AdaBoost
This is based on a linear regression trainer and feature selection class initially developed to help analyze and make predictions for the MIT Big Data Challenge. The trainer can use any provided solver to perform a linear regression (by default, it uses the numpy provided linear least squares regression). The training class provides a simple way to do feature selection over a large feature space. The trainer does k-fold cross validation to find features that improve validation scores. When complete, the class has the model coefficients as well as a score.
Dependencies: Python 2.7, numpy
Usage:
import adaboost
t = adaboost.AdaBoost()
# print detailed debugging information regarding the classifier selection
t.debug = 2
# train classifier
t.train(x, y) # x is a matrix, y is a actual classifications (-1 or 1)
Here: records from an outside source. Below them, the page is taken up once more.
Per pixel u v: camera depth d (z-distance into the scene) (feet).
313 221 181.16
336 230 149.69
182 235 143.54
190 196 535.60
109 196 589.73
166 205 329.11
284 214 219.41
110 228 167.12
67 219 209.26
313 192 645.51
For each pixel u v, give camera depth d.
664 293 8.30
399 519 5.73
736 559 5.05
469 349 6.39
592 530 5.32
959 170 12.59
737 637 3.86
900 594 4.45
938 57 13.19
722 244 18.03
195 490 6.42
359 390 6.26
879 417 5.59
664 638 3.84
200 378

# classify novel set of values, the sign of the return value is predicted binary class
novel_y_prime = t.apply_to_matrix(novel_x)
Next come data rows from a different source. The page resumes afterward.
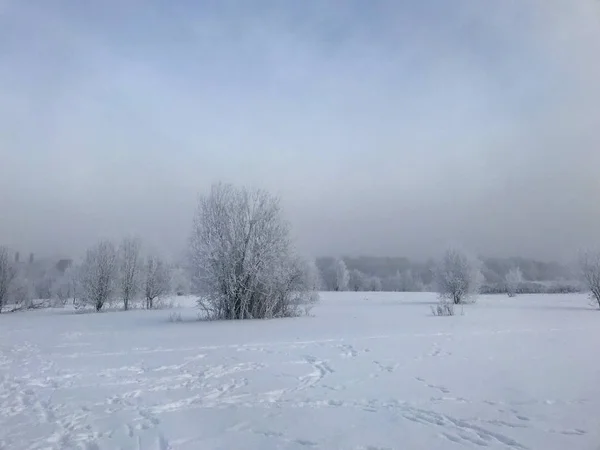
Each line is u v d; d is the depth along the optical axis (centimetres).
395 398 694
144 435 545
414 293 6556
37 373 955
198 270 2491
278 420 593
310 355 1125
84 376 914
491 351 1150
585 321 2000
The following attributes are available for instances of the Trainer class.
-
train(x, y)
Will begin training on matrix x and classification set y, where y contains binary classification data (either 0/1 or -1/1). The system will evaluate potential weak classifiers and iteratively add the weak classifier that best minimizes the weighted error. -
apply_to_matrix(p_x)
Applies the feature selected classifiers to novel values and returning a vector with the classification predicted. Each returned classification ranges from -1 to 1. The sign is the predicted class, and the absolute value is the confidence.
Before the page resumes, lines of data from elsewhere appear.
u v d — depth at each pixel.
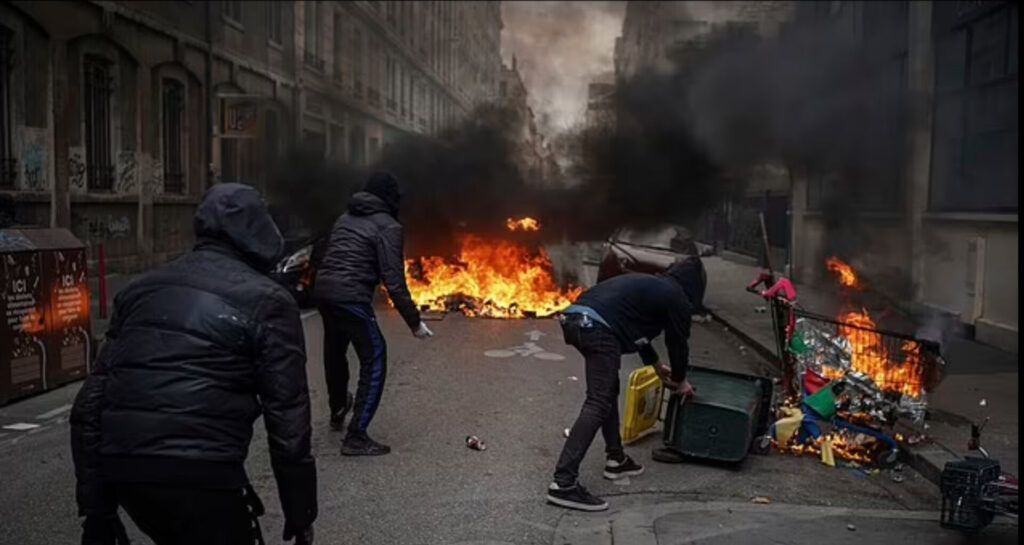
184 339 2.65
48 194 14.85
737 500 5.10
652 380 6.26
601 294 5.14
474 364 9.34
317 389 7.97
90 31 16.11
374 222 5.84
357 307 5.77
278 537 4.36
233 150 24.06
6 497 4.99
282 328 2.77
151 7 18.64
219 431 2.65
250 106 20.77
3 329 7.22
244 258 2.89
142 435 2.57
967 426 6.50
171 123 20.47
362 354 5.88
The following attributes are available for instances of the Trainer class.
-
debug
Allows printing of information about the training process. Can be 0 (no debugging), 1 (minimal debugging) or 2 (detailed debugging). Minimal debugging prints final scores and such data, while detailed debugging prints individual classifier additions. -
max_iterations
The maximum number of weak classifiers to use. -
target_error
The target error for the training data set. Once the training error is less than this value, the algorithm will stop.